I've tried to obtain a copy of the paper by David Green, referred to by
Steve Hitchcock. I've been unsuccessful so far, but I did find a review by
Anne B. Piterick (Attempt to find alternatives to the scientific journal: a
brief review, The Journal of Academic Librarianship, 1989; 15(5): 269-266).
She comments that the IEG experiment was "virtually killed when it appeared
to threaten formal publication". even though "it was agreed to cite them
[preprints] as 'personal communications' and it was expected that formal
publication in refereed journals would follow. (In most cases, it did)". Her
reference list includes a citation of the paper by Green.

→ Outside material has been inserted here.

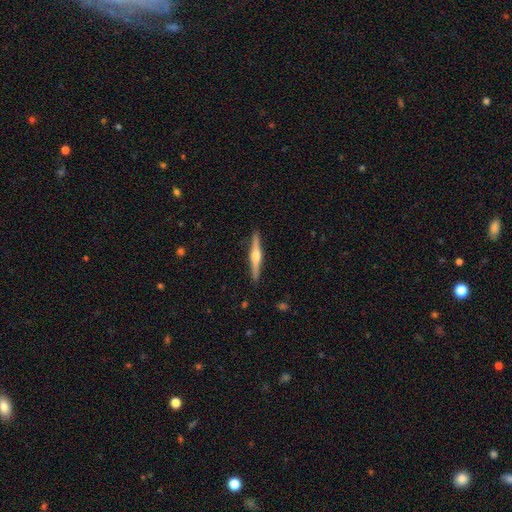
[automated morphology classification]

I've also looked at several letters published in Science in 1966, including
a very interesting series of evaluations of IEGs in Science 1966; 154:
332-336 (21 October), and the letter by Eugene Confrey in Science 1966; 154:
843 (18 November).

Confrey (of NIH) provided two main reasons why the IEG experiment was
'discontinued': 1) "the original purpose of the experiemnt has been
achieved"; and, 2) "the rapid growth of IEG in the last two years has now
reached the threshold limit for the NIH facilites to accomodate". Confrey
went on to suggest some lessons that were learned from the IEG experiment,
such as: "The [information exchange] group should be kept as small as
possible by the choice of scope of the phenomenon or problem encompassed",
and, "The area chosen should be characterized by a high energy of scientific

There's no mention in the Confrey letter about concerns that the IEG
experiment might threaten formal publication. Instead, Confrey wrote:
"Under suitable control, an IEG could serve as an adjunct system to
complement existing journals and periodicals in critical areas determined by
responsible officials of a society, or an organized group of the scientific

However the 'threat' is described, a key word seems to be 'control'!

--Jim Till

On Tue, 29 Feb 2000 15:22:46 +0000, Steve Hitchcock <sh94r_at_ECS.SOTON.AC.UK>
wrote [in part]:

>At 08:23 AM 2/29/00 -0500, Albert Henderson wrote:
>>Actually, the National Institutes of Health sponsored preprint
>>distribution in the 1960s, much like one in high energy physics
>>funded by the Atomic Energy Commission and run by the American
>>Institute of Physics. As described above, it involved paper
>>copies sent by mail and was not available to the general public.
>>The "Information Exchange Groups" (IEG) experiment went down in
>>flames amidst complaints about the deteriorating quality of its
>>content. See P H Abelson (SCIENCE 1966;154:727) or E A Confrey
>>(SCIENCE 1966;154:843) for some details.
>Or see Green, Death of an experiment, International Science and Technology,
>May 1967, 82-88.
>I can't instantly retrieve the Science articles cited above so I'm
>guessing, but I suspect Green has a different point of view.
>"The editors of five biomedical journals met and agreed to refuse
>publication of any manuscript previously circulated via IEG. This
>unaccountable decision turned out to be lethal to the IEG."